[[ Records for this exercise open ]]

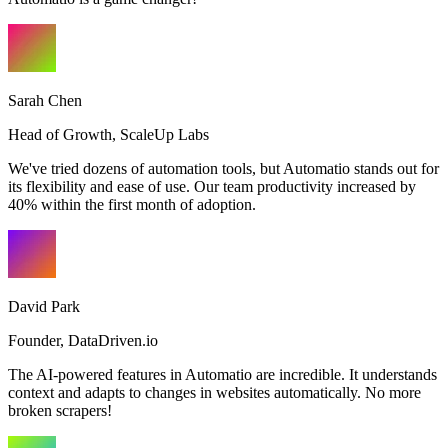
Sarah Chen
Head of Growth
,
ScaleUp Labs
We've tried dozens of automation tools, but Automatio stands out for
its flexibility and ease of use. Our team productivity increased by
40% within the first month of adoption.
David Park
Founder
,
DataDriven.io
The AI-powered features in Automatio are incredible. It understands
context and adapts to changes in websites automatically. No more
broken scrapers!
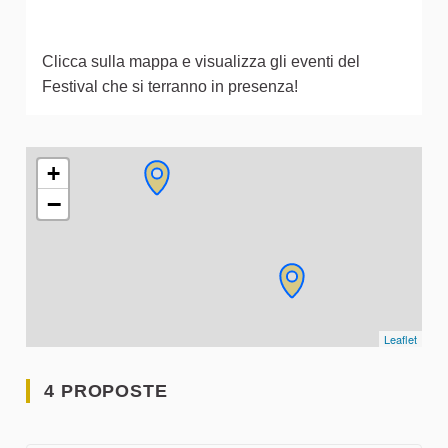
Clicca sulla mappa e visualizza gli eventi del
Festival che si terranno in presenza!
L'elemento seguente è una mappa che presenta gli elementi 
+
−
Leaflet
4 PROPOSTE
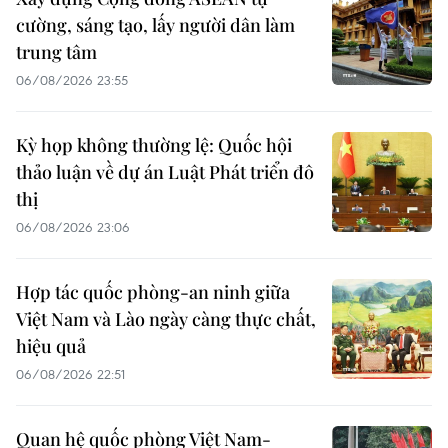
cường, sáng tạo, lấy người dân làm
trung tâm
06/08/2026 23:55
Kỳ họp không thường lệ: Quốc hội
thảo luận về dự án Luật Phát triển đô
thị
06/08/2026 23:06
Hợp tác quốc phòng-an ninh giữa
Việt Nam và Lào ngày càng thực chất,
hiệu quả
06/08/2026 22:51
Quan hệ quốc phòng Việt Nam-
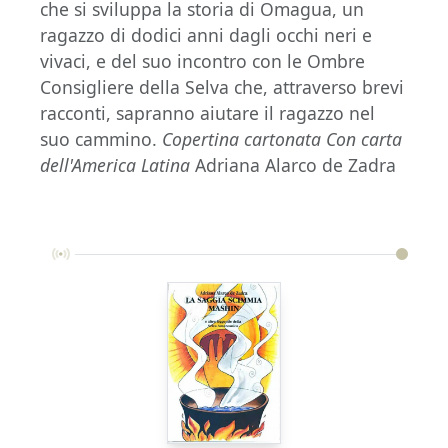
che si sviluppa la storia di Omagua, un
ragazzo di dodici anni dagli occhi neri e
vivaci, e del suo incontro con le Ombre
Consigliere della Selva che, attraverso brevi
racconti, sapranno aiutare il ragazzo nel
suo cammino.
Copertina cartonata
Con carta
dell'America Latina
Adriana Alarco de Zadra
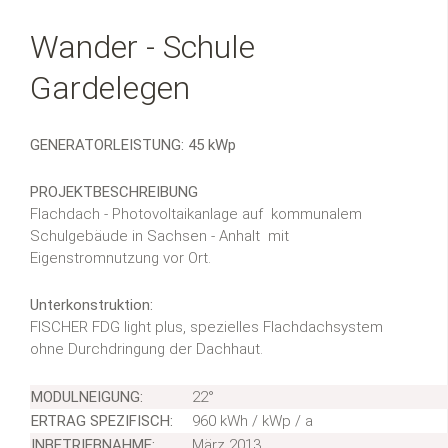
Wander - Schule
Gardelegen
GENERATORLEISTUNG: 45 kWp
PROJEKTBESCHREIBUNG
Flachdach - Photovoltaikanlage auf kommunalem
Schulgebäude in Sachsen - Anhalt mit
Eigenstromnutzung vor Ort.
Unterkonstruktion:
FISCHER FDG light plus, spezielles Flachdachsystem
ohne Durchdringung der Dachhaut.
MODULNEIGUNG:
22°
ERTRAG SPEZIFISCH:
960 kWh / kWp / a
INBETRIEBNAHME:
März 2013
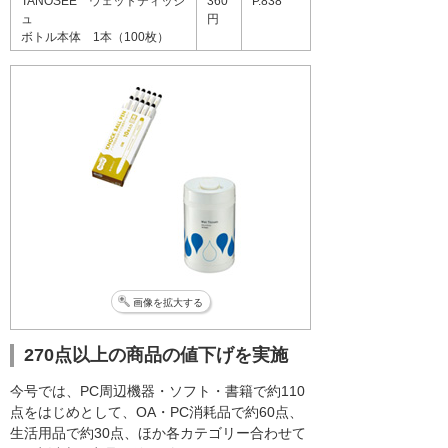
TANOSEE ウェットティッシ
360
P.838
ュ
円
ボトル本体 1本（100枚）
画像を拡大する
270点以上の商品の値下げを実施
今号では、PC周辺機器・ソフト・書籍で約110
点をはじめとして、OA・PC消耗品で約60点、
生活用品で約30点、ほか各カテゴリー合わせて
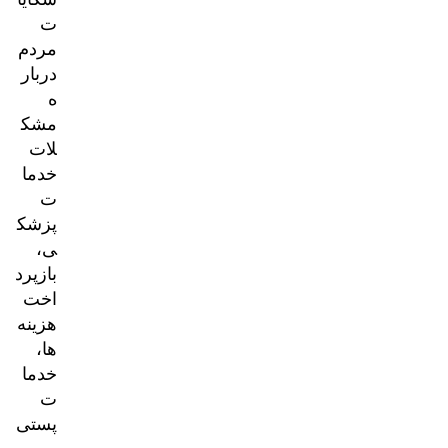
ت
مردم
دربار
ه
مشک
لات
خدما
ت
پزشک
ی،
بازپرد
اخت
هزینه‌
ها،
خدما
ت
پستی
و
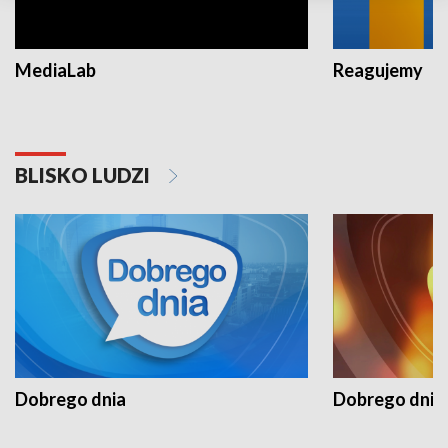
MediaLab
Reagujemy
BLISKO LUDZI
Dobrego dnia
Dobrego dnia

[[ Records for this exercise closed ]]

Directions » Tell how many lines in the data contain the word "ragazzo", answering with that number and no other text.

Solved exercise » 2